I have been working in the studio this week, Faithful Reader. So diligently that I have lost touch with the real world and was startled when the Guelph daughter phoned with Easter plans. This weekend? What a surprise! I do like the plan. Everyone is coming here, bringing lunch. Not only do I not need to conceive a plan, I need not travel.

There was a time when, as with the holidays, we trekked from Oakville to Queenston to augment the gathered clan at my mother's house. A dozen grandchildren in their finery until one or other became chocolate-coated.

Chocolate chickens and rabbits as large as the smallest child. It was an outdoor event. I cannot recall snow. I do recall a dinner as ritualized as Christmas.

And, of course, the new Easter hat to wear to church. If not a new hat, then the old one must have new ribbons, veil or flowers. There was a popular song praising a young woman wearing an Easter bonnet- "with blue ribbons on it"- in the Easter parade. That happened in New York, or possibly Toronto, certainly not in Queenston.

Do you read Bill Sherk's column in The News? Tales of old cars.
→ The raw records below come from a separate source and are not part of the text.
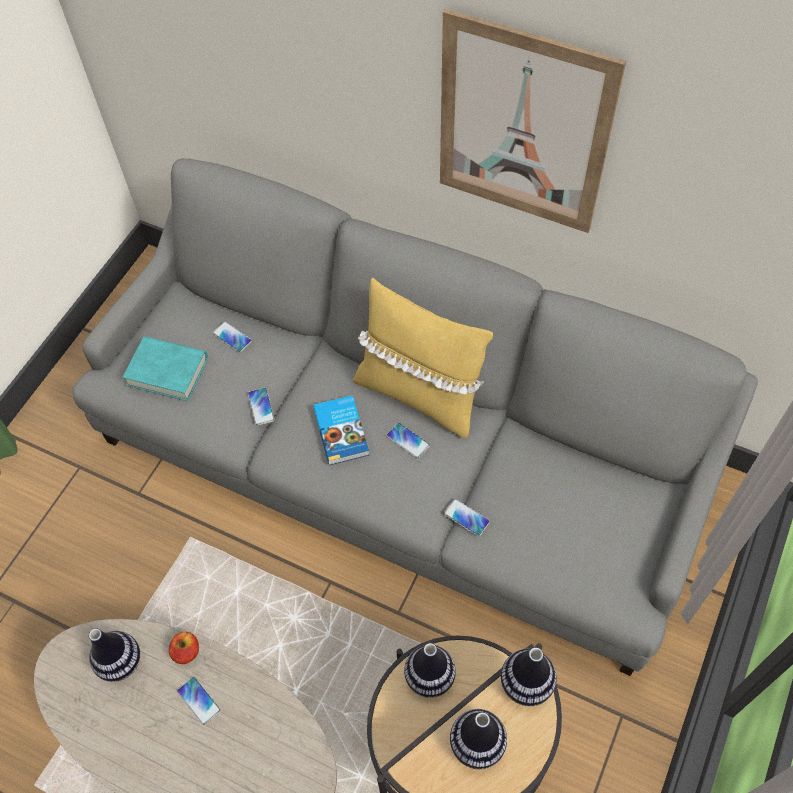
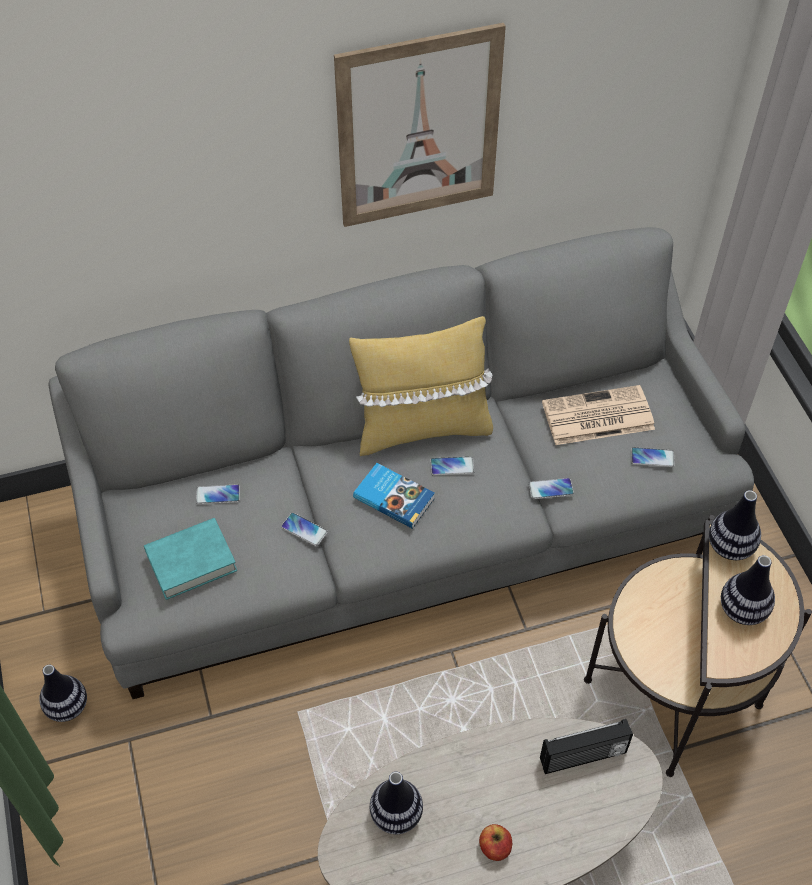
camera: 45 degrees left, 5 degrees down
(187, 652) = (441, 760): apple -> apple (495, 847)
(199, 701) = (490, 785): phone -> phone (652, 458)
(281, 743) = (583, 757): none -> radio
(430, 677) = (643, 615): vase -> vase (67, 706)
(564, 488) = (596, 417): none -> newspaper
Last week Sid Copeland, I think from Brantford, wrote about his father's 1918 Model T touring car and the part it played in his life. I suspect male or female, everyone has a first car story. These stories are more vividly recalled than other firsts in one's life. Well, perhaps not.

My first vehicle was a Reo truck that my father stripped flat and was used to pick up the baskets of fruit in the orchard. At first, when we moved to the farm, my grandfather's team of horses was hitched to a flat-bed wagon. Mac was an old Clydesdale and Bill was a bony quarterhorse. Not much of a team, F.R., particularly because Mac, either from old age or boredom, would simply lie down, upsetting not only Bill, but the lad who was driving and the wagon loaded with fruit baskets.

The Reo truck was the team's replacement. I learned to drive it. It had a hand crank, a push-button starter, a lovely wooden steering wheel, no cab and an open flatbed to load with the fruit baskets. It was a matter of driving slowly without stalling. I seem to recall it did not reverse, or was it that I did not acquire that skill? The horn had a very loud, rather rude sound, just short of a bull moose in mating season. Yes, I do know that sound.

We moved from that treasure to a new 1947 green Ford pickup. I learned the finer points of driving in that gem. I learned to parallel park between two wooden fruit baskets, down the farm lane and away from the teasing eyes of the male farmhands. At 15 (and-a-half) I got my driver's licence, a story for another day. At 16 I relieved my parents on occasion, driving truckloads of fruit to Toronto via the QEW when it was a gravel road used mainly by military convoys travelling from the encampment at Niagara-on-the-Lake.

I smile when thinking how far removed automobiles are from those humble beginnings. Simple items...windshield washers, side-view mirrors, heaters, radios were modern miracles. I also smile when I think of the laundry room of my childhood and the scrub board, the flat irons. Or the vacuum cleaner.

My father loved gadgets. We had a first pop-up toaster, food mixer, a blender. A record player replaced the elegant gramophone. And, F.R., we were among the few in the village with an indoor toilet and bathroom. Which brings me back to the Dundas Museum's current exhibition, Sitting Pretty, a history of the toilet. You have only until March 26. Do not delay. Take a friend.

The Carnegie Gallery annual general meeting is March 27, 7:30 p.m. It should already be on your calendar. Fred Vermeulen is to make a presentation of plans for the building's future.